Versatile algorithm for protein bond discovery: NOS linkages as a case study

Sophia Bazzi,Sharareh Sayyad
DOI: https://doi.org/10.26434/chemrxiv-2024-7rkpf
2024-09-17
Abstract:Characterizing and unveiling chemical bonds and interactions in proteins are essential due to their impact on deepening our understanding of these systems and their accompanying applications, e.g., in drug design and protein engineering. Despite the significant impact of such investigations, a systematic framework for such studies has been lacking. Here, we present a machine-learning-based approach for discovering chemical connections in proteins. This method enables the identification of effective descriptors and the prediction of atomic constructs that host specific chemical bonds. To demonstrate the applicability of our approach, we integrate our predictive modeling method with experimental observations for covalent nitrogen-oxygen-sulfur (NOS) linkages between lysine and cysteine. Analyzing over 86,000 protein structures and their X-ray validation reports, we have unveiled sixty-nine NOS linkages beyond the previously known lysine-cysteine cases for lysine-cysteine, glycine-cysteine, and arginine-cysteine pairs. Our proposed method is easily adaptable to characterize any chemical bond or interaction, opening the way to the discovery of various chemical connections within protein structures.
Chemistry
What problem does this paper attempt to address?

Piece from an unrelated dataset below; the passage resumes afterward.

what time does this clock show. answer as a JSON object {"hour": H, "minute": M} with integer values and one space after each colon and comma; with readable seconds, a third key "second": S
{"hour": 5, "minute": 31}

The paper attempts to address the problem of systematically discovering chemical bonds in protein structures, particularly nitrogen-oxygen-sulfur (NOS) linkages. Specifically, the researchers propose a machine learning-based approach to identify specific chemical bonds in proteins. The main issues the paper aims to solve are as follows: 1. **Lack of a systematic framework**: Currently, there is a lack of a systematic method to discover chemical bonds in proteins, especially when experimental techniques are limited, making it difficult to obtain detailed information on all residues and their interactions in protein structures. 2. **Limitations of experimental techniques**: Experimental techniques such as X-ray crystallography, although powerful, rely on assumptions of known chemical bonds when converting electron density maps into atomic models. This can lead to the neglect or mis-modeling of unknown chemical bonds. 3. **Discovery of new chemical bonds**: By analyzing a large amount of protein structure data, researchers have discovered other types of NOS linkages besides lysine-cysteine, including glycine-cysteine and arginine-cysteine pairs. These findings suggest that there may be more unrecognized types of chemical bonds. By introducing a new algorithm, this method can identify effective descriptors and predict atomic configurations containing specific chemical bonds. This approach is not only applicable to NOS linkages but can also be extended to other types of chemical bonds, thereby advancing drug discovery and protein engineering.